Examples of Short Food Chains
  • Rice → Man   (Two steps)
  • Grass → Rabbit → Fox (Three steps)
  • Maize → Goat → Man (Three steps)
Examples of Long Food Chains
  • Grass → Grasshopper → Lizard → Crow (Four steps)
  • Algae → Protozoa → Small fish → Large fish (Four steps)
  • Green plant → Grasshopper → Frog → Snake → Eagle (Five steps)
Types of Food Chains
Energy Flow in a Food Chain
  • In a food chain, along with food, transfer of energy also occurs from one trophic level to the other. The flow of energy which occurs along a food chain is called energy flow.
  • All living organisms in an ecosystem require energy for carrying out various life processes such as breathing, growth and movement. This energy supports various activities of the living world.
  • All the energy used by living organisms is obtained from the Sun. Solar energy enters the living components through the autotrophs or green plants, where it gets converted into chemical energy. However, only 1% of the total energy is actually captured by green plants. 
  • The food energy produced by plants is partially used by them for their growth and development. A major part of it is lost as heat energy.
  • The plants are then eaten by primary consumers, the herbivores, and the energy stored in plants is transferred to these organisms. A part of the energy is used by herbivores for activities such as digestion, growth and reproduction. Again, most of the energy is lost to the environment in the form of heat.
  • When herbivores are consumed by carnivores, a part of the energy is used by the carnivores for their metabolic activities and growth, while most of it is released as heat energy.
  • The amount of energy gradually declines as one move up to each higher trophic level, because at each level, energy is lost in the form of heat.

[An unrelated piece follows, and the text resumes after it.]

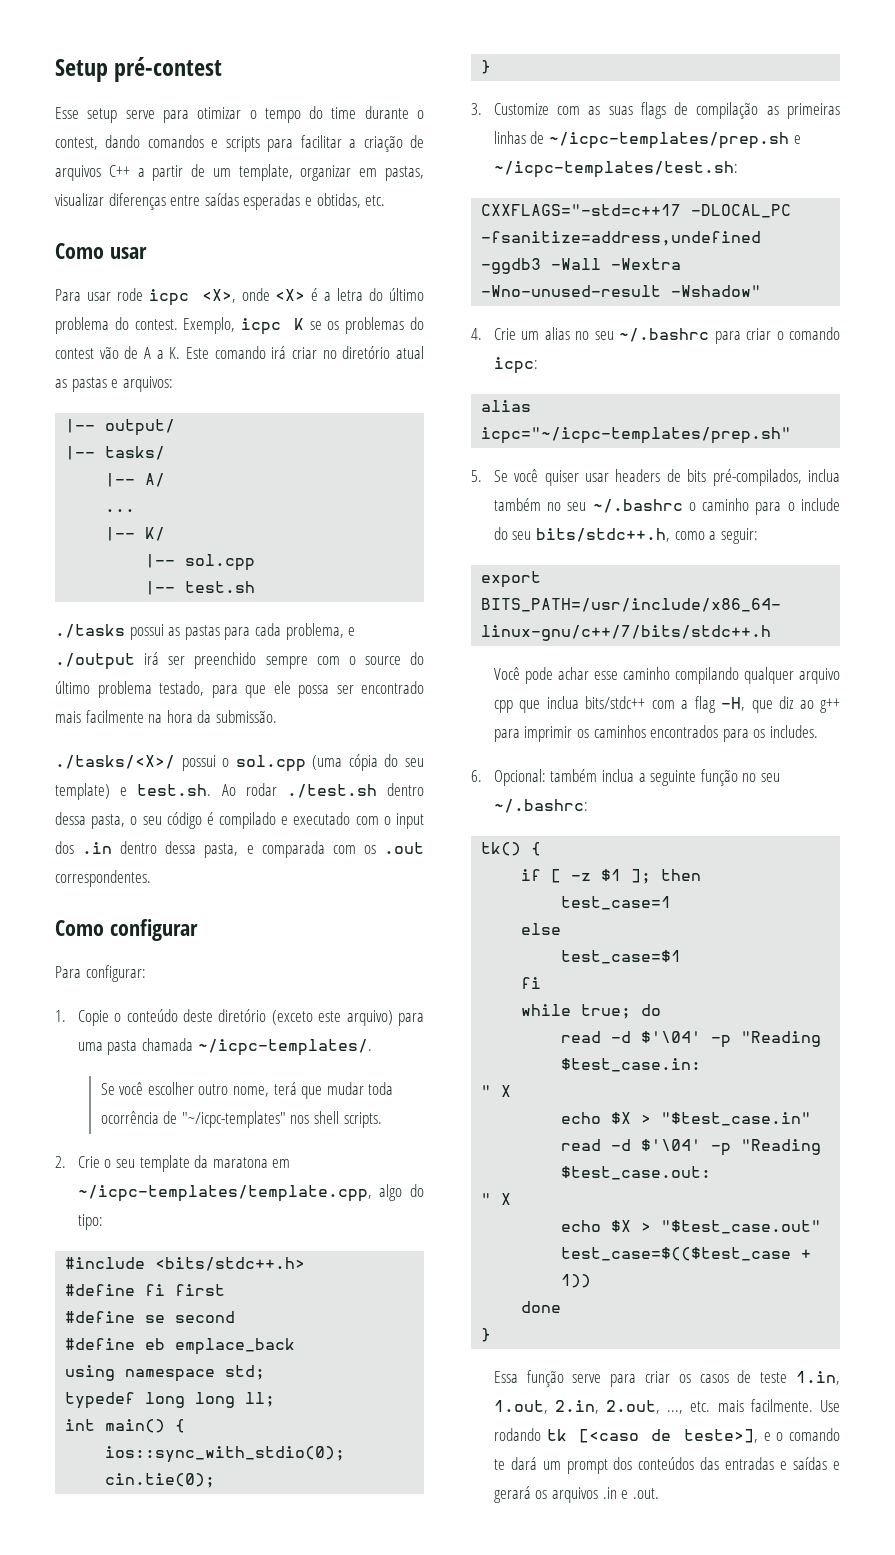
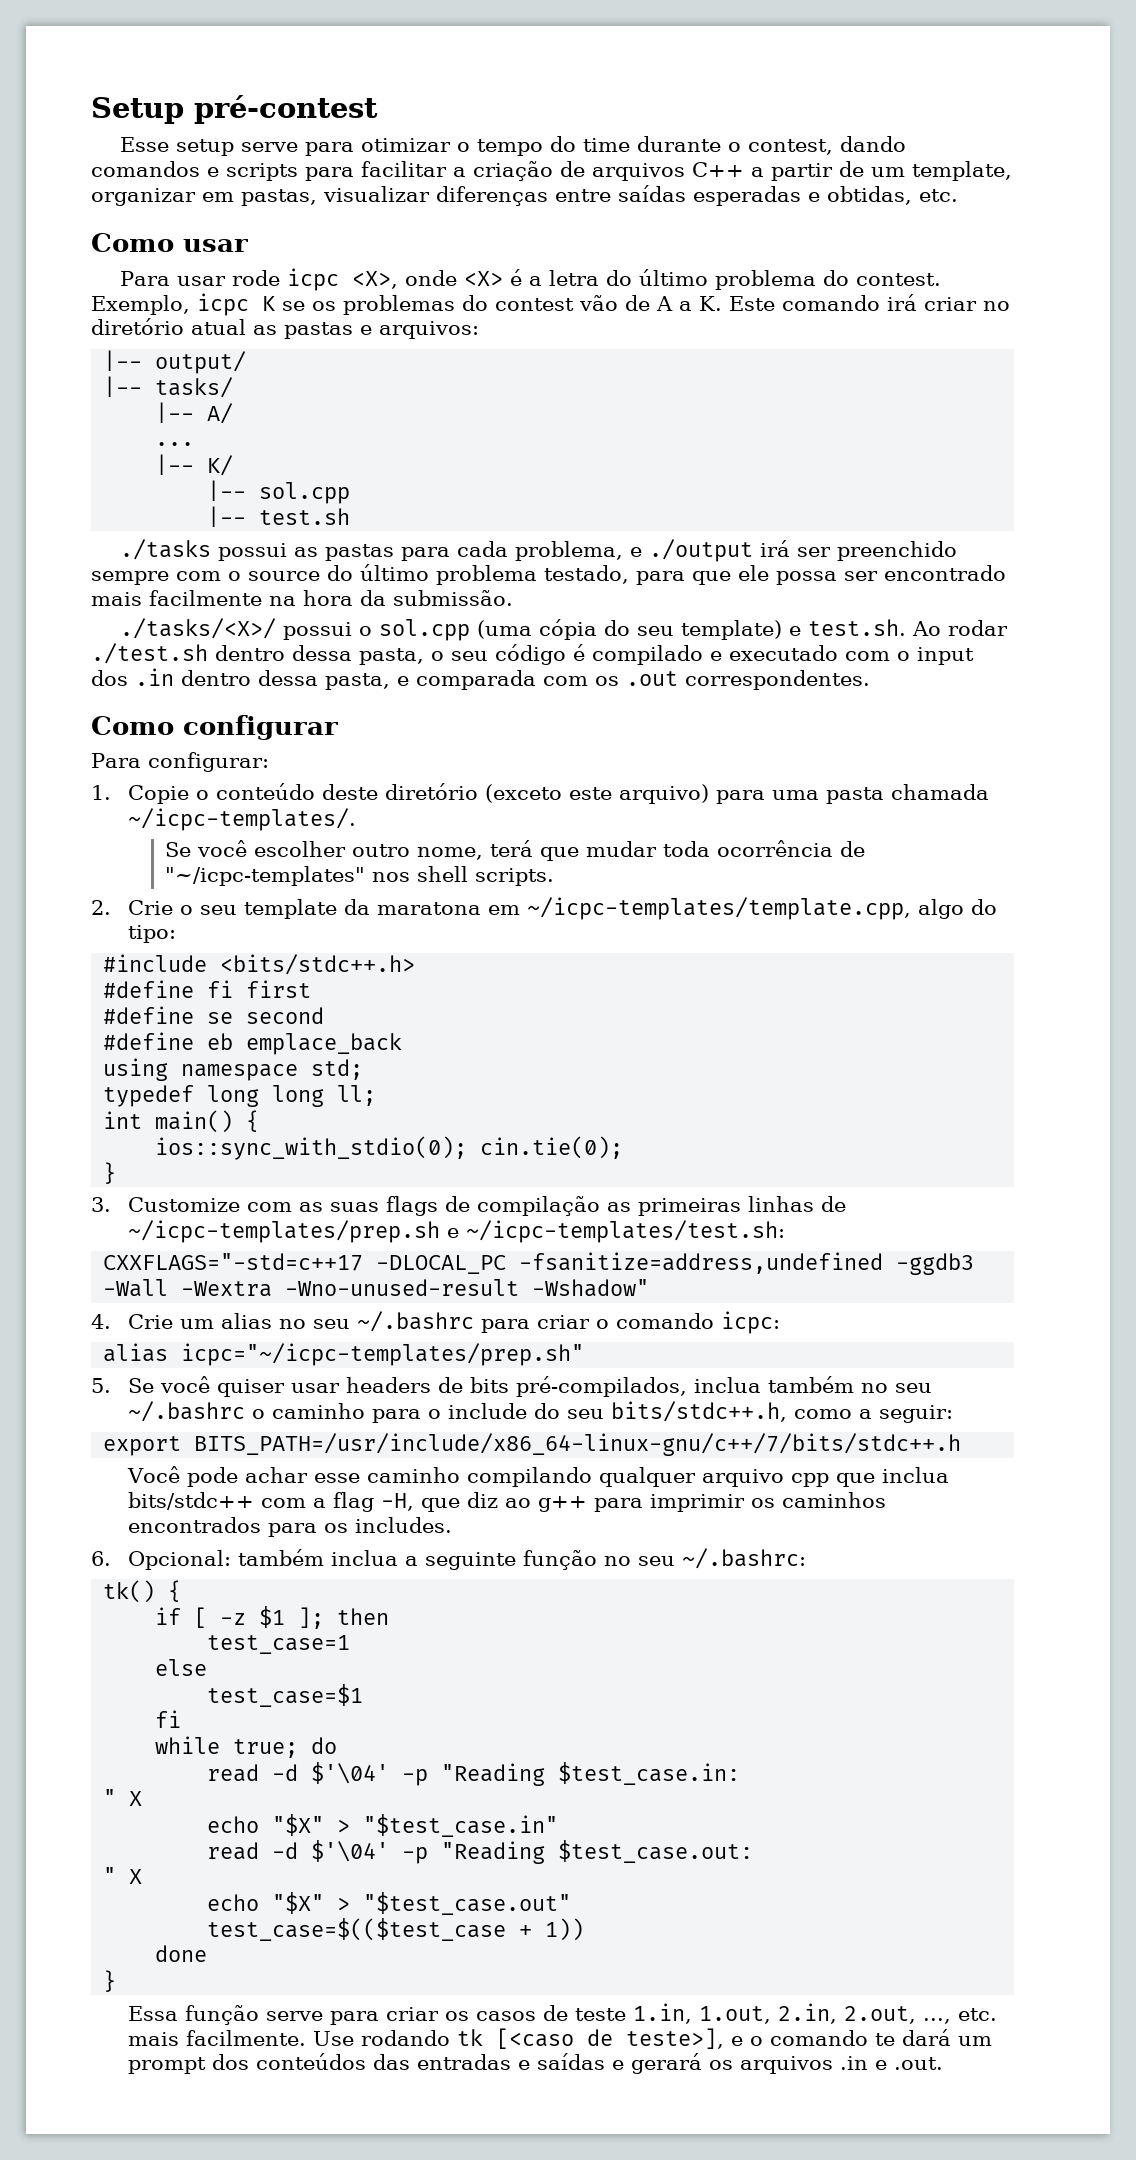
[611,1112,632,1124] $X -> [272,1814,325,1836] "$X"
[611,1220,632,1232] $X -> [272,1892,325,1914] "$X"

  • Due to the loss of energy at each step, food chains consist of only three to four trophic levels. If there are many levels, then animals at the end of the food chain will not have enough food and energy to survive. The solar energy converted by the autotrophs into food energy cannot be reconverted into solar energy, and the energy which passes from the herbivores to the carnivores can never go back to the herbivores. The energy lost as heat cannot be returned to the plants and reused during photosynthesis. Therefore, the flow of energy through a food chain is always unidirectional. 

Food Web                                                          

  • Similar kinds of organisms may occur in more than one food chain. They eat more than one type of food to satisfy their requirements. A plant of a particular species can serve as food for a variety of herbivores. 
  • No food chain can operate in isolation. Individual food chains are interconnected in a complex way. 
  • A network of interconnecting food chains in a natural community of different organisms is called a food web.

Example of Food Web

  • Consider six food chains which are interconnected to form a food web. The food web begins with plants and ends with the top carnivore, the vulture.
  • In the first food chain, the plants are eaten by the grasshopper, and the grasshopper, in turn, is eaten by the vulture.
    Plants → Grasshopper → Vulture
  • In the second food chain, the plants are eaten by the rabbit. The rabbit is then consumed by the vulture.
    Plants → Rabbit → Vulture
  • In the third food chain, the plants are eaten by the rat. The rat is then eaten by the vulture.
    Plants → Rat → Vulture
  • In the fourth food chain, the plants are eaten by the rat, the rat is eaten by the snake, and the snake, in turn, is eaten by the vulture.
    Plants → Rat → Snake → Vulture
  • In the fifth food chain, the plants are eaten by the grasshopper, and the grasshopper, in turn, is eaten by the frog. The frog is eaten by the snake, and the snake is consumed by the vulture.
    Plants → Grasshopper → Frog → Snake → Vulture
  • Finally, in the sixth food chain, the plants are eaten by small birds which in turn are eaten by the vulture.